Link to post in topic
https://originaltrilogy.com/post/id/753009/action/topic#753009
Date created
15-Feb-2015, 1:16 PM

Oh, sure!
Colorizing movies were originally made by a physical process where a limited-color palette of color overlays were applied to physical areas presenting each frame (or groups of no-motion frames). These limited color-patches were applied throughout the entire film.

So, once a digital process is established, just let it run from beginning to end and that should be the complete project. The corrections I made to the colorized YouTube snapshot therefore should be a representative gin-up of the entire, original colorizing process ... if we were to use those specific  YouTube sources. Better sources shouldn't need fix-ups, unless for better esthetics.

This can be seen in the recent LegendFilms colorization of The Little Rascals on DVD (should be a digital process now-a-days).

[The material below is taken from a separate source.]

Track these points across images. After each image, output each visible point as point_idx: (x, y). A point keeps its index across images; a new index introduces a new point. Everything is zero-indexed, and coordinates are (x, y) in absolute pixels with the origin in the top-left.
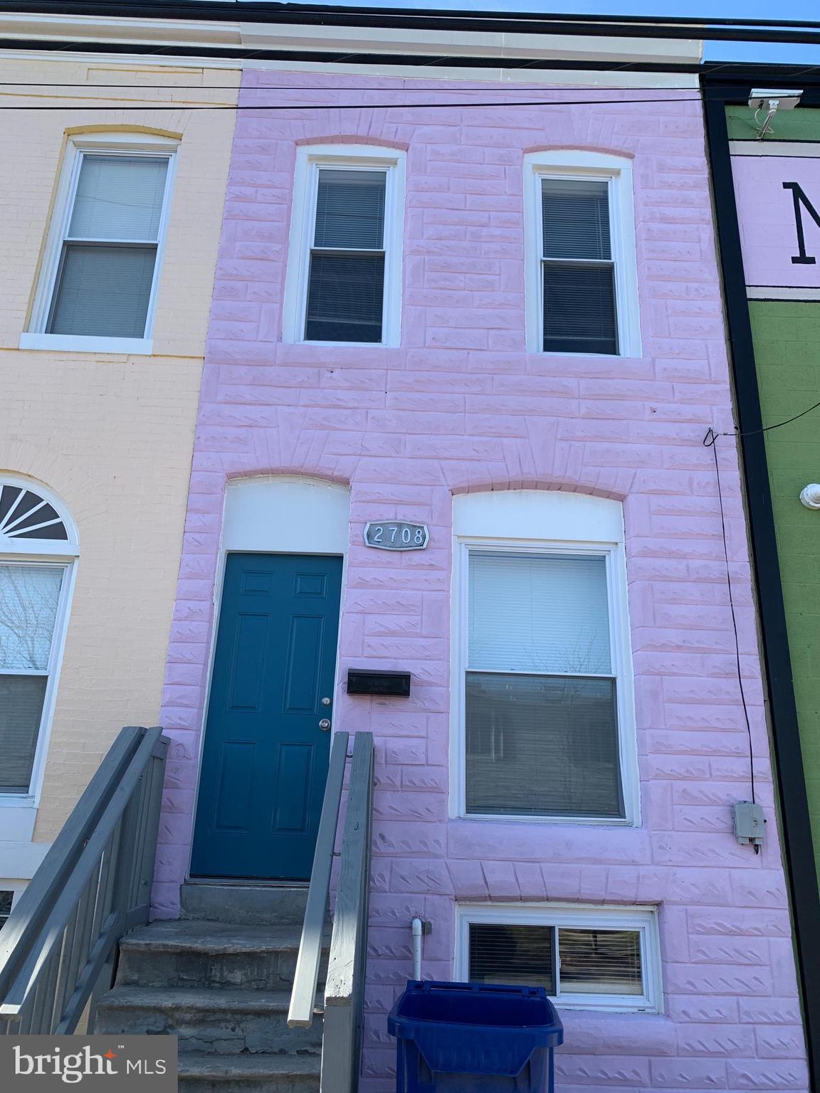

  Notice that the Hues are essentially flat, and uniformly cover wide areas. (Just think rooms full of women workers knife-cutting celluloid sheets of different colors for specific areas of each shot. Yep, that's how it was done!) Saturation is pretty much uniform for all those Hues ... just like in those old days.

In fact, the more ambitious and meticulous restorer could digitally recreate the Hue masks to apply over the B&W original for perfect colorization.